The "./validate-bucket --validate" would reveal if there are any corrupted buckets remove those instead of looking for the oldest buckets.

Phase 2:

1. Deploy a new Aria Operations for logs node following the steps outlined in below document.
https://docs.vmware.com/en/VMware-Aria-Operations-for-Logs/8.18/Getting-Started-Operations-for-Logs/GUID-950D4050-ABA2-4375-A381-47187DC8C674.html

2. Once you have the new Aria Operations for logs node deployed, the next is to import the buckets from old node into the new one without losing any data. Steps below.

1)ssh to Log Insight you want to import events from and go to “/storage/core/loginsight/cidata/store” – this is where the data buckets live.
2)run “service loginsight stop” to stop Log Insight. Ensure the service has stopped by running “service loginsight status”.
3)copy the buckets you want to import to target Log Insight - the destination directory must be the same; i.e. “/storage/core/loginsight/cidata/store”
4)ssh to Log Insight that will be importing the events and stop the service by running “service loginsight stop”. Ensure the service has stopped by running “service loginsight status”.
5)run “/usr/lib/loginsight/application/sbin/bucket-index add <bucket_id>”
6)Repeat the step above for all the copied buckets.

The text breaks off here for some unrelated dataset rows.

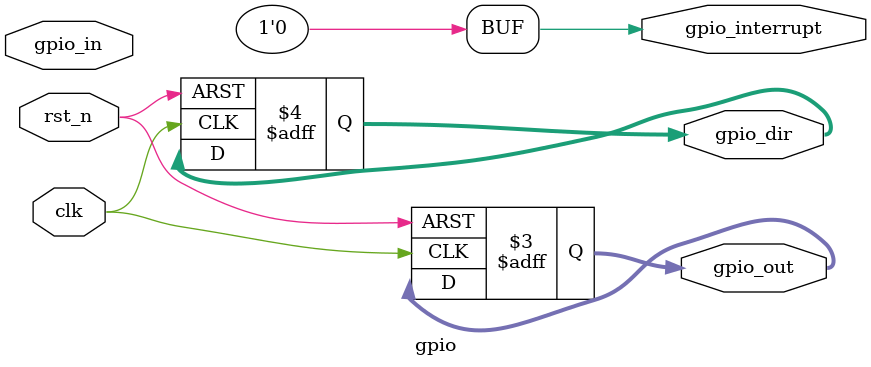
<source format=v>
module arm_soc (
    input  wire        clk,         // System clock
    input  wire        rst_n,       // Active-low reset
    // UART Interface
    input  wire        uart_rx,     // UART Receive
    output wire        uart_tx,     // UART Transmit
    // GPIO Interface
    input  wire [31:0] gpio_in,     // GPIO Inputs
    output wire [31:0] gpio_out,    // GPIO Outputs
    output wire [31:0] gpio_dir,    // GPIO Directions
    // Interrupt Outputs
    output wire        uart_int,    // UART Interrupt
    output wire        gpio_int,    // GPIO Interrupt
    output wire        timer_int    // Timer Interrupt
);

// Internal signals
wire [31:0] uart_data;
wire        uart_ready;
wire        uart_write_enable;
wire [31:0] gpio_data_out;
wire [31:0] gpio_data_dir;

// UART Module
uart u_uart (
    .clk(clk),
    .rst_n(rst_n),
    .rx(uart_rx),
    .tx(uart_tx),
    .data_in(uart_data),
    .data_out(uart_data),
    .write_enable(uart_write_enable),
    .ready(uart_ready),
    .interrupt(uart_int)
);

// GPIO Module
gpio u_gpio (
    .clk(clk),
    .rst_n(rst_n),
    .gpio_in(gpio_in),
    .gpio_out(gpio_data_out),
    .gpio_dir(gpio_data_dir),
    .gpio_interrupt(gpio_int)
);

assign gpio_out = gpio_data_out;
assign gpio_dir = gpio_data_dir;

// Timer (Stub for now)
assign timer_int = 0;

endmodule

// UART Module
module uart (
    input  wire        clk,
    input  wire        rst_n,
    input  wire        rx,
    output wire        tx,
    input  wire [31:0] data_in,
    output reg  [31:0] data_out,
    input  wire        write_enable,
    output wire        ready,
    output wire        interrupt
);

// UART functionality is simplified for this example
reg [7:0] tx_buffer;
assign tx = tx_buffer[0];
assign ready = 1'b1;
assign interrupt = 1'b0;

always @(posedge clk or negedge rst_n) begin
    if (!rst_n) begin
        tx_buffer <= 8'd0;
        data_out <= 32'd0;
    end else if (write_enable) begin
        tx_buffer <= data_in[7:0];
        data_out <= data_in;
    end
end

endmodule

// GPIO Module
module gpio (
    input  wire        clk,
    input  wire        rst_n,
    input  wire [31:0] gpio_in,
    output reg  [31:0] gpio_out,
    output reg  [31:0] gpio_dir,
    output wire        gpio_interrupt
);

assign gpio_interrupt = 1'b0; // Placeholder for interrupt logic

always @(posedge clk or negedge rst_n) begin
    if (!rst_n) begin
        gpio_out <= 32'd0;
        gpio_dir <= 32'd0;
    end else begin
        // Placeholder for GPIO logic
    end
end

endmodule

</source>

3. Ensure you complete the steps for both the current worker nodes to new nodes.
4. Once the above is completed. Join the 2 new nodes to the existing Deployment following the below document
https://docs.vmware.com/en/VMware-Aria-Operations-for-Logs/8.18/Administering-Operations-for-Logs/GUID-B793B5C7-C856-4324-8202-EBB35265BA7B.html

Additional Information

Impact/Risks:
If storage/core has already reached 100% will take the node offline.